250 ml Soy milk (1 cup)
2 Teaspoons Apple cider vinegar (or lemon juice)
150 g Vegan margarine (~½ cup + 2 tablespoons)
½ Teaspoon Instant coffee granules (To enhance the chocolate flavour. Can be subbed for 1 teaspoon vanilla extract.)
250 g Self-raising flour (~2 cups)
½ Teaspoon Bicarbonate of soda
3 Tablespoons Cocoa powder
180 g Caster sugar (¾ cup)
For the frosting:
230 g Icing sugar (~1+¾ cup)
2 Tablespoons Cocoa powder
1 Tablespoon Vegan margarine
3 Tablespoons Soy milk

Instructions

Preheat your oven to 180°C/350°F (160°C/325°F for fan or convection ovens). Lightly grease a 12-hole mini loaf tin (see notes).

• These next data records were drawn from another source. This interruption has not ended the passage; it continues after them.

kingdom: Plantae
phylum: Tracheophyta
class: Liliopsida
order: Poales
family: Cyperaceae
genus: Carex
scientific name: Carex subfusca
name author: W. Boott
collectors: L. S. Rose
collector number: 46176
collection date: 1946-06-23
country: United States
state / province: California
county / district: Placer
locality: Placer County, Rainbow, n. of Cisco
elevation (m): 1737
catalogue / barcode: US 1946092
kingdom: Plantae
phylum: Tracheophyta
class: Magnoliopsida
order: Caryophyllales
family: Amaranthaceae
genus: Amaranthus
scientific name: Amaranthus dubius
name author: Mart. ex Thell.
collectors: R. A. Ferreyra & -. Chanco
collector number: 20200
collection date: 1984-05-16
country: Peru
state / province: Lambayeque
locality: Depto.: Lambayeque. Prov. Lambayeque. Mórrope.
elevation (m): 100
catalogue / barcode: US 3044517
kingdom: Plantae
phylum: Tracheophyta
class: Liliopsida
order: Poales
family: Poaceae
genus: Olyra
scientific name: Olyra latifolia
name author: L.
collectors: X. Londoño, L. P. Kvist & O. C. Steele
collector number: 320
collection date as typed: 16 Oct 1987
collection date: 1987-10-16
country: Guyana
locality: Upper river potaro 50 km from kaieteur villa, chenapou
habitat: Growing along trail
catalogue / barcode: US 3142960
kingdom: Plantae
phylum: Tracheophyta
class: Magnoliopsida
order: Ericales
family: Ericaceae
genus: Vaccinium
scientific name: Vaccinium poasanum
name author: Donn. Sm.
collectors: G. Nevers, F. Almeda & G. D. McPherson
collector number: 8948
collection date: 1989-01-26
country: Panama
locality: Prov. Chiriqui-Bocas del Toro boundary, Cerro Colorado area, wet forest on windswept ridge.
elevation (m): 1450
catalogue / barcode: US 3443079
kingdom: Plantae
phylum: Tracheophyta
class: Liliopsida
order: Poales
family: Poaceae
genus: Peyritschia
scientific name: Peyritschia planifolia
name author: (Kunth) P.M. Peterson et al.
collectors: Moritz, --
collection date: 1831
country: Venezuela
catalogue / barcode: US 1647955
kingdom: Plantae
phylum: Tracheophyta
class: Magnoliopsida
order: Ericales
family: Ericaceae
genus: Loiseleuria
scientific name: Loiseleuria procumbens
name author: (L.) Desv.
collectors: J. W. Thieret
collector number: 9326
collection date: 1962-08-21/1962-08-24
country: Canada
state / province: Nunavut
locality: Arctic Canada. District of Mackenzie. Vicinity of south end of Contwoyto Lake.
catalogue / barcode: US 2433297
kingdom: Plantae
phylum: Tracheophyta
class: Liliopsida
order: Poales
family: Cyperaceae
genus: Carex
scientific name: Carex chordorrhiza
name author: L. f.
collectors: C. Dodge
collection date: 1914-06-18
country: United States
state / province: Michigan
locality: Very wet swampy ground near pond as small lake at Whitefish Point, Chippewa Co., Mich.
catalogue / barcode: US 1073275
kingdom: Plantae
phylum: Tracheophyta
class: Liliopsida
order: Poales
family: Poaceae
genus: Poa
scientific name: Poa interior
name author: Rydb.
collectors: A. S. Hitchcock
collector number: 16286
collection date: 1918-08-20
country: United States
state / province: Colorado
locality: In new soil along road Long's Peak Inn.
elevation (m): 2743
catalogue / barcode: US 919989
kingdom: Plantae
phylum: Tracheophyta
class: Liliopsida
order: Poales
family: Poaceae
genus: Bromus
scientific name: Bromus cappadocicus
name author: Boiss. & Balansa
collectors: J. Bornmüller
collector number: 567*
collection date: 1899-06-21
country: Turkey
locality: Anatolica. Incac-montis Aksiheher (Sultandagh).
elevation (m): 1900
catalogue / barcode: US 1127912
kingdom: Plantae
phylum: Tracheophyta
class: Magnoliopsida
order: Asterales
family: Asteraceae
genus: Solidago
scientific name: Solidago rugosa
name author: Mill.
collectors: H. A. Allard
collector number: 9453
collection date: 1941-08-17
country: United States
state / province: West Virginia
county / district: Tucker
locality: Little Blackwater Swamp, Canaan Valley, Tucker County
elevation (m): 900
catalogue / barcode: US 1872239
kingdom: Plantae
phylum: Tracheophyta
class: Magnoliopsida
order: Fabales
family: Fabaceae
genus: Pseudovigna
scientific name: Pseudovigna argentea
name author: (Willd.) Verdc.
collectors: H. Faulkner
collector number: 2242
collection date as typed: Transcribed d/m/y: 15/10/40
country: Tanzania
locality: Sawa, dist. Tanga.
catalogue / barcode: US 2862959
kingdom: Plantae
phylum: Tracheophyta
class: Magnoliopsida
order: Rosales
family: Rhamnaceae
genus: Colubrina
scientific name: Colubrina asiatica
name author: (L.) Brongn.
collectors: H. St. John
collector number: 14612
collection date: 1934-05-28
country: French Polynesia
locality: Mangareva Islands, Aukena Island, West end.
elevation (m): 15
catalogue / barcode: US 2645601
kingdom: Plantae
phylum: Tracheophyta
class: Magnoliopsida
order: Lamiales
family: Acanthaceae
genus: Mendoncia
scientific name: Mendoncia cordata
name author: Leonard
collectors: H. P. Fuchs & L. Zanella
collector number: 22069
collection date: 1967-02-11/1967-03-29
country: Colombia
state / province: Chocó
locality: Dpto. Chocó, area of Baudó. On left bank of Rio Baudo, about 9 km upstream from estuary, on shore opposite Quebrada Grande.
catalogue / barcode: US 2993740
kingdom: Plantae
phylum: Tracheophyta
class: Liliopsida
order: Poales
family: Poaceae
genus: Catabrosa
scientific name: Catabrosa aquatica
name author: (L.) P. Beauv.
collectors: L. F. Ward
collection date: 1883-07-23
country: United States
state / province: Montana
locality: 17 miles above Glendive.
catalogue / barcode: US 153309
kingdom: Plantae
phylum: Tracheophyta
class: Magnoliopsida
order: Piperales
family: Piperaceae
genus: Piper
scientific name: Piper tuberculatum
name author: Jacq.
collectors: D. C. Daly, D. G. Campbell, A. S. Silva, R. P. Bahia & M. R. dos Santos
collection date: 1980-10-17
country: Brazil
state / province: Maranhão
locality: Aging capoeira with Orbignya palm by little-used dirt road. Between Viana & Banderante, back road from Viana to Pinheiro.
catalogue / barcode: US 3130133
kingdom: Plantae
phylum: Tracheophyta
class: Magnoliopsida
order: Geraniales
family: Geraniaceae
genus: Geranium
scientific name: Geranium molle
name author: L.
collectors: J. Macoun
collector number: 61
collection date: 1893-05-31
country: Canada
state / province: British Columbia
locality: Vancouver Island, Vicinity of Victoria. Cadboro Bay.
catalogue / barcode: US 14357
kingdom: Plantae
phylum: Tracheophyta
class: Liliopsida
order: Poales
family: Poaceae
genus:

Mix the soy milk and vinegar together and set aside for 5 minutes. This will act as vegan buttermilk.

Melt the margarine then mix the coffee in until well combined. Set aside to cool slightly.

In a large bowl, mix together the flour, bicarbonate of soda, cocoa powder and caster sugar. Add the buttermilk and the melted margarine and mix until smooth.

Divide the batter between the 12 mini-loaf holes, leaving a small gap at the top to allow for rising.

Bake for around 15-18 minutes, or until a toothpick comes out clean.

Let them cool in the tin for around 10 minutes then gently transfer them to a wire rack and leave to cool completely.

For the frosting:

Mix all of the ingredients together until smooth. Add more soy milk to loosen it or more icing sugar to thicken it.

Pipe the frosting onto the cooled loaf cakes and enjoy!